News Corp is expected to receive bids for Myspace by the end of this week, according to a person familiar with the matter.

About a half dozen private equity firms and companies are expected to submit bids for News Corp.'s Myspace by the end of this week, according to people familiar with the matter. Photo: Spencer E Holtaway/Flickr

A handful of venture capital firms and other companies are expected to make News Corp offers for one of its most disappointing properties: MySpace, according to a person familiar with the matter.

Around five or more bids to buy all or part of the one-time social networking pioneer are expected, valuing the Los Angeles-based company at more than $100 million, according to this person. News of the latest planned bids and expected valuation was first reported by Wall Street Journal on Tuesday.

Among the names expected to bid are private equity firm THL Partners, Redscout Ventures and Criterion Capital, which owns social networking site Bebo. Other names, including Chinese Internet holding company Tencent and Myspace co-founder Chris De Wolfe, have also had a look at the company’s books to see if it’s worth a bid.

News Corp declared it was ready to sell MySpace in an earnings call last February. At that time, in spite of a massive redesign, the company “recorded a $275 million pre-tax charge for the impairment of goodwill related to the Digital Media Group and an organizational restructuring at MySpace.”

The media giant bought the social networking and music site at the height of its popularity as part of the takeover of Intermix in 2005. Murdoch paid $580m for the company, beating out other media companies. Like Friendster, Myspace was a pioneer of the social networking space between 2005 to 2007, but it soon lost out to Facebook.

In 2005, the 1.5-year-old Facebook hadn’t even acquired the ‘’ url and recorded a net loss of $3.63 million for the year.  Even as late as 2007, Facebook’s traffic was disappointing when compared to MySpace’s one.

But all that changed quickly. MySpace users began abandoning ship for Facebook, and in late 2009, site traffic took a dive from which it never really recovered. By 2010, even relative upstart Twitter was getting more traffic than MySpace.

Even though last year News Corp relaunched the site as a social entertainment site with a focus on music, movies and celebrities, MySpace is still losing ground in these creative industries. The site reported an operating loss of $156 million for the quarter ended 31 December 2010.

While separate results for MySpace are not available, News Corp’s “other” segment, which includes the social network, reported a second quarter operating loss of $156 million, down $31 million from the previous year.

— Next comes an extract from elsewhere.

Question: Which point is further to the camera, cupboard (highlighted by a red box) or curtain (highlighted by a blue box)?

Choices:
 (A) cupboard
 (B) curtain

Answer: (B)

Against this, News Corp’s net profit rose from $254 million while its overall revenue increased slightly to $8.76 billion, mainly on the strength of its TV affiliate’s revenue and advertising market.

Earlier this year, MySpace was forced to cut some 500 jobs, nearly half of its staff, following a continued fall in its traffic and ad revenues.

Online music video site Vevo is also reported to have looked at a possible deal with MySpace, but the company has since lost interest in the site, said another report.

In March this year, MySpace had 36.1 million unique visitors, its lowest monthly total since February 2006, and a 49 per cent drop from a year earlier, according to comScore Inc.